For the HSCT population, Wohlfarth et al. studied ECLS use after allogeneic HSCT in 37 patients and found only 19% survival rate. However, ECLS survival was higher across patients who were cannulated more than 240 days post-transplant [56]. In a recent meta-analysis of ECMO use in patients with HSCT, survival rates were similarly low (13% in hospital mortality) [57]. Overall, data are still limited, and the approach to consideration should be taken on a case-by-case basis by an ECMO expert. Tools of prognostications, such as the RESP score (for hospital survival) and the PRESERVE score (for 6-month survival), have been created by analyzing an international ECLS registry or using a program-based cohort, respectively [52, 58]. Both recognized immunocompromised as a bad prognostic factor. However, the RESP score was validated in 2012 in which only 5% of the patients were diagnosed as immunocompromised and HSCT patients are not reported, and the PRESERVE score was validated in 2013, reporting 31% of patients who were immunocompromised and 9% with HM [51]. The low survival rates, the high rate of complications, and the high burden of ECLS raise numerous ethical questions about their use in this cohort, and more research is needed to inform optimal patient selection for severe ARF. Considerations for management are outlined in Fig. 25.1.

Fig. 25.1
A flowchart of considerations in respiratory support of H S C T patients with A R F has the following steps. 1. A R F in H S C T patient, 2. early acute hypoxemia, and 3. mild, moderate, and severe acute respiratory distress syndrome.

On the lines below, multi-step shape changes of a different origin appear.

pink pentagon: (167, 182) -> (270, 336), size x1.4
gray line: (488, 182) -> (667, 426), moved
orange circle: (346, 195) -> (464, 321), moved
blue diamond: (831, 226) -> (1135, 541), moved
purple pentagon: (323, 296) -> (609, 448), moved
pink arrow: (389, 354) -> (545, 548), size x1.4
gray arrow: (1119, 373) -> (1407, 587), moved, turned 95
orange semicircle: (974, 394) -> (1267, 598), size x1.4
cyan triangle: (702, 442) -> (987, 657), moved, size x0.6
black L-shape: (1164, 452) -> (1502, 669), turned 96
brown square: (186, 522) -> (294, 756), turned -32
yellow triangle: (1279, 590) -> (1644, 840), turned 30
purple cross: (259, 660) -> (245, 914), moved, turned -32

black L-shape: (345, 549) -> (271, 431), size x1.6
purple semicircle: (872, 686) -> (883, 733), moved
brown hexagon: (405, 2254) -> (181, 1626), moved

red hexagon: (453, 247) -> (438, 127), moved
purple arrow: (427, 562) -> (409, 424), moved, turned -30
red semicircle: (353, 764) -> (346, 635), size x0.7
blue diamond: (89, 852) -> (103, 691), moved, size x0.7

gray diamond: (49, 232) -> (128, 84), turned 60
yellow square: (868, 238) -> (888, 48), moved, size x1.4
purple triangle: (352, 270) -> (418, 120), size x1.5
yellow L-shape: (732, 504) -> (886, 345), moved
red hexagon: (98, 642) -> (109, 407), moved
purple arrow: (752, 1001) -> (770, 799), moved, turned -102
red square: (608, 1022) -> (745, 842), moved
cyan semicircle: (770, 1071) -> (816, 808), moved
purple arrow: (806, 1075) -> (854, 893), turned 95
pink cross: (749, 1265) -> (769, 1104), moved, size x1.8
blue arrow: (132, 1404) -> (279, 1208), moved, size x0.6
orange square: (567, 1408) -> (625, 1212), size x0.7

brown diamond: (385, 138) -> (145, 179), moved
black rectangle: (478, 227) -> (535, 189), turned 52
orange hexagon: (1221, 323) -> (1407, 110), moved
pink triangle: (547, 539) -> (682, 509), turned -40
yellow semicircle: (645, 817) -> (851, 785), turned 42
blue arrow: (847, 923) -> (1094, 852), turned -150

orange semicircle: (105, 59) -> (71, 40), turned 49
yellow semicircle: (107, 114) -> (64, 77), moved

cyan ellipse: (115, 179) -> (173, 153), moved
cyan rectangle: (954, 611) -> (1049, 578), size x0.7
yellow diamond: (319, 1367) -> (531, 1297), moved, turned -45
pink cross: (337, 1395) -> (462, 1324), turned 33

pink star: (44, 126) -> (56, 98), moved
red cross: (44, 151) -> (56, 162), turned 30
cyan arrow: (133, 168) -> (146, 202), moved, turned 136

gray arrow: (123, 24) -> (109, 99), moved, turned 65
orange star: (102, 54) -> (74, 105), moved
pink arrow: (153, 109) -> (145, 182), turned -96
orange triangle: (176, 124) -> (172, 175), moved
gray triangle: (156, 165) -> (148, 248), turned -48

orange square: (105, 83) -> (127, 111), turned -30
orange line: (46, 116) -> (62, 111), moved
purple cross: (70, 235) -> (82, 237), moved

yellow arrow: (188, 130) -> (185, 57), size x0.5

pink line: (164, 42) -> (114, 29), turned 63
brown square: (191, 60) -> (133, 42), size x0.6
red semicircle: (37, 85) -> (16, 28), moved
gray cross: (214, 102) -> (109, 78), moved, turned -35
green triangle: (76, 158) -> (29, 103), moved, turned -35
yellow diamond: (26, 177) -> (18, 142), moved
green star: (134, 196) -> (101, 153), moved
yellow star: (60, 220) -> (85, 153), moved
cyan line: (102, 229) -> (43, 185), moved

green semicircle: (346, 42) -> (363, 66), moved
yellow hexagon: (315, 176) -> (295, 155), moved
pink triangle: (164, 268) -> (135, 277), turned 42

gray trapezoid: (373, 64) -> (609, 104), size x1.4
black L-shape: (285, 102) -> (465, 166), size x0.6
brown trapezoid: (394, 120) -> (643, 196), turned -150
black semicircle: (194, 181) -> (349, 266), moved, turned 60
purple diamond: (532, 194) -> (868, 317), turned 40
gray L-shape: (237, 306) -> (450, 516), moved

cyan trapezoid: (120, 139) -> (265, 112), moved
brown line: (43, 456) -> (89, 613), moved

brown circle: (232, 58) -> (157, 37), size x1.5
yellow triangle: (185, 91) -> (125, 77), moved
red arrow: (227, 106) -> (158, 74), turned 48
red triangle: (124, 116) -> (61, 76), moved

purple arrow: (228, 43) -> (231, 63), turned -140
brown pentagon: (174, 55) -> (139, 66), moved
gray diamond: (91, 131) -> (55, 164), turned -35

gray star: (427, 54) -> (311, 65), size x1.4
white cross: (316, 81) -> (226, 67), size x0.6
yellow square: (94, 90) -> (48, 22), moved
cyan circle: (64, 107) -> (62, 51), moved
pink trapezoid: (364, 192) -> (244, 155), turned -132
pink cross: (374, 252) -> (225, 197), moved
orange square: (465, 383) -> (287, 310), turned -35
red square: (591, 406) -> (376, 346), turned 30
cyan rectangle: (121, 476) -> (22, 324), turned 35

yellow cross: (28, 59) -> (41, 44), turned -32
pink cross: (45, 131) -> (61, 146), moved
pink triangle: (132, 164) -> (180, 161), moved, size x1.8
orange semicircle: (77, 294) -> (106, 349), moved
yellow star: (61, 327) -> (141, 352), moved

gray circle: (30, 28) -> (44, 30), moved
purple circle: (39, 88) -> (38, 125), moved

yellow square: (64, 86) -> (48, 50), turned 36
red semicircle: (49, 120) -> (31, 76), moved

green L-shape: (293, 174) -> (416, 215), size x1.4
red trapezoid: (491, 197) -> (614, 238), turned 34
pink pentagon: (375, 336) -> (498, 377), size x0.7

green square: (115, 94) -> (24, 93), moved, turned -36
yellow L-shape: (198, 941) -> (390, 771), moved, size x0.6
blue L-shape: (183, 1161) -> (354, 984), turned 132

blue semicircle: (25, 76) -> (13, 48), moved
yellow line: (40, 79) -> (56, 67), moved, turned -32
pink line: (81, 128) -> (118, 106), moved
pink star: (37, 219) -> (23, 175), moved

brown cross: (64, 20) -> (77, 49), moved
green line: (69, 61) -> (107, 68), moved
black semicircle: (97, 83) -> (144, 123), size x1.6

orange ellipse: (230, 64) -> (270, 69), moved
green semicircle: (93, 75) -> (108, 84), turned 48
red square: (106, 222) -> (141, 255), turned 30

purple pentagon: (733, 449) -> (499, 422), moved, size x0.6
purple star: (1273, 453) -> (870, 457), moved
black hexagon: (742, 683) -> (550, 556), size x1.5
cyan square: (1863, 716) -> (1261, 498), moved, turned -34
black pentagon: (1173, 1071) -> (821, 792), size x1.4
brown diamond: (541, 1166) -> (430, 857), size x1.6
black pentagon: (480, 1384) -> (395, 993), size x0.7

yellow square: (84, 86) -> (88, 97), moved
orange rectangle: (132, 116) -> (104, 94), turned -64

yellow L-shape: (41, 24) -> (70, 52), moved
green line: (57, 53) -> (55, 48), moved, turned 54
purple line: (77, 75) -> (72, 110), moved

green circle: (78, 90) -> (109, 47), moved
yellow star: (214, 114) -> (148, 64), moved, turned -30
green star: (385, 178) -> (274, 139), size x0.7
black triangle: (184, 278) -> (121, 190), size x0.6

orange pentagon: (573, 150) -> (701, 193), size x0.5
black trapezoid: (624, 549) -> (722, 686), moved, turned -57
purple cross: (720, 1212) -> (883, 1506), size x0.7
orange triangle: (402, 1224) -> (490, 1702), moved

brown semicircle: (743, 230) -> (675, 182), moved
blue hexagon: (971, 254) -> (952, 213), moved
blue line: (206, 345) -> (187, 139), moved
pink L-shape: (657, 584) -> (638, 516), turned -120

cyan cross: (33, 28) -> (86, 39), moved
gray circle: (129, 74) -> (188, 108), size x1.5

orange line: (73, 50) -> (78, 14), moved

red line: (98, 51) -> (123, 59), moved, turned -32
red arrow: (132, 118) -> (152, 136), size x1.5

Considerations in respiratory support of HSCT patients with ARF

Conclusion

Despite significant advances both in oncology and critical practice, post-HSCT patients are at high risk of developing ARF. While outcomes have improved, severe ARF is still associated with high mortality rates. Meticulous understanding of the pathophysiology, the risk factors, and cause is essential to tailoring effective therapy—ideally before the need for IMV. Further research of this unique population in critical care is needed to further our understanding of the mechanisms and causes of ARF. This is essential to develop studies targeted at evaluating optimal approaches to respiratory support (invasive and noninvasive) in this population.